ACTIVITY: Of the lines below, write out exactly those from the line with "triển khai Phiếu" through the line with "và cung cấp", both included, and skip the rest.

MATERIAL SUPPLIED:
===

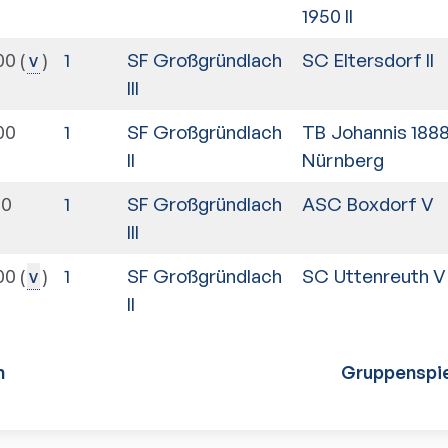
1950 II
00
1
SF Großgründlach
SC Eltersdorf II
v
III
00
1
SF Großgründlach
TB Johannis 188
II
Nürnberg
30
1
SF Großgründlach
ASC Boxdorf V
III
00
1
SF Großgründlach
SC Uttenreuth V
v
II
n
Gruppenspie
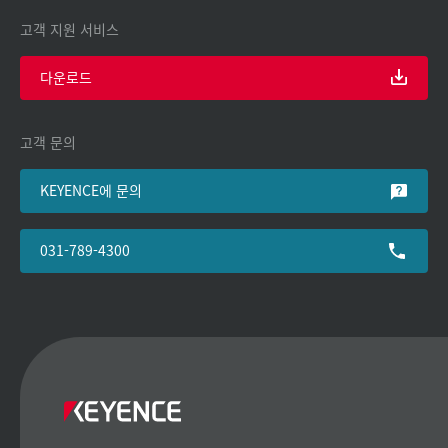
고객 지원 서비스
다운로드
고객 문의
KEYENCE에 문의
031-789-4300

===

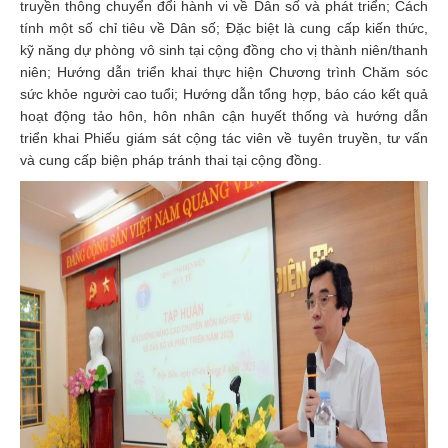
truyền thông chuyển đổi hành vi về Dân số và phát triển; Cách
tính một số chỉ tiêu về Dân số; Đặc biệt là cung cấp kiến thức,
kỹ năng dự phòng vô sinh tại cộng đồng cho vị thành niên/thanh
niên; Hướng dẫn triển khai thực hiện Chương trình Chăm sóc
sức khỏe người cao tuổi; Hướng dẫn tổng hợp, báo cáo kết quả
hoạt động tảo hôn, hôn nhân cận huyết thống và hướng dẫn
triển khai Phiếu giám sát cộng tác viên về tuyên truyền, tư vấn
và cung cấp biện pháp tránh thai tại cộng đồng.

===

WRITTEN RESPONSE:
triển khai Phiếu giám sát cộng tác viên về tuyên truyền, tư vấn
và cung cấp biện pháp tránh thai tại cộng đồng.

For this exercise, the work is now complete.